Data section Start Marker

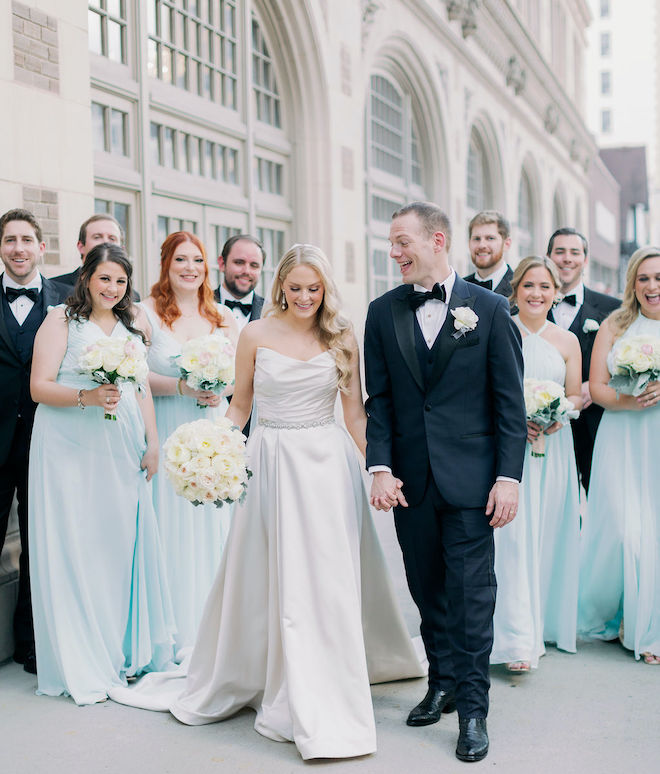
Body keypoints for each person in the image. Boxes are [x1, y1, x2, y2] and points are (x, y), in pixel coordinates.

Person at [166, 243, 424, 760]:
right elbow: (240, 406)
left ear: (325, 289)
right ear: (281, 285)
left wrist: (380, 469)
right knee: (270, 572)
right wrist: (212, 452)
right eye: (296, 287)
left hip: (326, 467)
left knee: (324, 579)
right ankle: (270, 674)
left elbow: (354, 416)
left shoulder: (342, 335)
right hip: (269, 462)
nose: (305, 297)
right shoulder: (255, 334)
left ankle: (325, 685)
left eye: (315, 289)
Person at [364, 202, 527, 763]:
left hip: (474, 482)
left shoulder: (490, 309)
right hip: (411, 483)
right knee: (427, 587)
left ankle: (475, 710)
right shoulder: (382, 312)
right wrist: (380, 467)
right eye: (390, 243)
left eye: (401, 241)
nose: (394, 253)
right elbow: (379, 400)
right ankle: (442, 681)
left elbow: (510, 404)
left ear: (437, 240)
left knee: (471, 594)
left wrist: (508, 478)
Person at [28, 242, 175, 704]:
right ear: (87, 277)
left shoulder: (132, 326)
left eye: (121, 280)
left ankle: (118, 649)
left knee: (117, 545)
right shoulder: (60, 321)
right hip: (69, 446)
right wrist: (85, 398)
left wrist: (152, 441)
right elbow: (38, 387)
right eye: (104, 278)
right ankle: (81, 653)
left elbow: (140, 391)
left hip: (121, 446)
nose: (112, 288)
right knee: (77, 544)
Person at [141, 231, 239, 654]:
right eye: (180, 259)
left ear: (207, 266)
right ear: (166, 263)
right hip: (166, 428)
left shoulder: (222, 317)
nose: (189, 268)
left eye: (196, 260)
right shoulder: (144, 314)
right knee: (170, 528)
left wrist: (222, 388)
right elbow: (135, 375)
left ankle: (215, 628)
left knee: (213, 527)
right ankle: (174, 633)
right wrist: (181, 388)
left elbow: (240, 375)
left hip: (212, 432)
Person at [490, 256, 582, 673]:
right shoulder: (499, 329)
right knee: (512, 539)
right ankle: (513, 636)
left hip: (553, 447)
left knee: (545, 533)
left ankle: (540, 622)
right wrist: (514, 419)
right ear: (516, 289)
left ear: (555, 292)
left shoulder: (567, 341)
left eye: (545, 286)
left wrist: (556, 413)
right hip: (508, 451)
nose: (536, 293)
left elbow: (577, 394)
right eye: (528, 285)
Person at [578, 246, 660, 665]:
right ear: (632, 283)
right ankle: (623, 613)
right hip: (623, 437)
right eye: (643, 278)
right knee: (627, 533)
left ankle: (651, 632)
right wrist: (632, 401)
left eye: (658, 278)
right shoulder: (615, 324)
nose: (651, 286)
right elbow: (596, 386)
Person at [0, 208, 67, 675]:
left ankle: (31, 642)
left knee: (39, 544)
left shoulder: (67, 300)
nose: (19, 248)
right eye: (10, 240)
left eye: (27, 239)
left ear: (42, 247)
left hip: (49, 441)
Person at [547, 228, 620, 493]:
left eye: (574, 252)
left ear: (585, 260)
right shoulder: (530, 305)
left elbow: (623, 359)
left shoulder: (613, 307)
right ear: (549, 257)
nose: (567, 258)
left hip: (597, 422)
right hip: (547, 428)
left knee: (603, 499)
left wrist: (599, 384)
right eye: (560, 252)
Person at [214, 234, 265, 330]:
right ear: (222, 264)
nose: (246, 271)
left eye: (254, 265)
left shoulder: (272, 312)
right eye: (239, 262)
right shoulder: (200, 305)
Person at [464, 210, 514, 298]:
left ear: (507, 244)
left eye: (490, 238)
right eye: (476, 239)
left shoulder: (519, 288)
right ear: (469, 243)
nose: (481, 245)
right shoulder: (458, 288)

Data section End Marker
Data section Start Marker

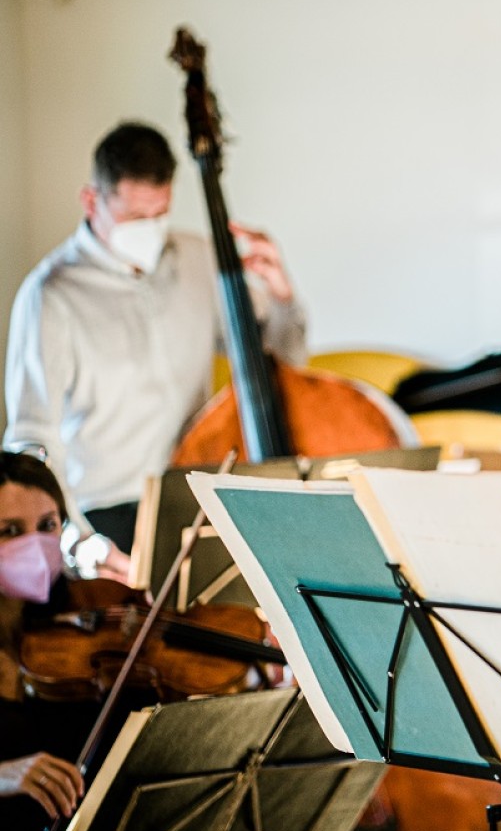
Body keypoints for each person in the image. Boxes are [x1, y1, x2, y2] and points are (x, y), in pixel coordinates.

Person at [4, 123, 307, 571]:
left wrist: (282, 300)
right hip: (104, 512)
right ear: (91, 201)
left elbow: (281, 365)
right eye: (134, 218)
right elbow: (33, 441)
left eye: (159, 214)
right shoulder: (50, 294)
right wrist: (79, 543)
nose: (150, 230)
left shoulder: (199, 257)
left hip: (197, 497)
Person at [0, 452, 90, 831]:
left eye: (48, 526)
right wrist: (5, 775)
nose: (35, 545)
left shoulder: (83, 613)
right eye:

Data section End Marker

■ Prompt
Using the entries above, give again exactly the lines from the line holding "right shoulder: (530, 305)" through the line holding "right shoulder: (458, 288)". Include both end lines and nothing else.

■ Written response
right shoulder: (530, 305)
left elbow: (623, 359)
left shoulder: (613, 307)
right ear: (549, 257)
nose: (567, 258)
left hip: (597, 422)
right hip: (547, 428)
left knee: (603, 499)
left wrist: (599, 384)
right eye: (560, 252)
Person at [214, 234, 265, 330]:
right ear: (222, 264)
nose: (246, 271)
left eye: (254, 265)
left shoulder: (272, 312)
right eye: (239, 262)
right shoulder: (200, 305)
Person at [464, 210, 514, 298]:
left ear: (507, 244)
left eye: (490, 238)
right eye: (476, 239)
left shoulder: (519, 288)
right ear: (469, 243)
nose: (481, 245)
right shoulder: (458, 288)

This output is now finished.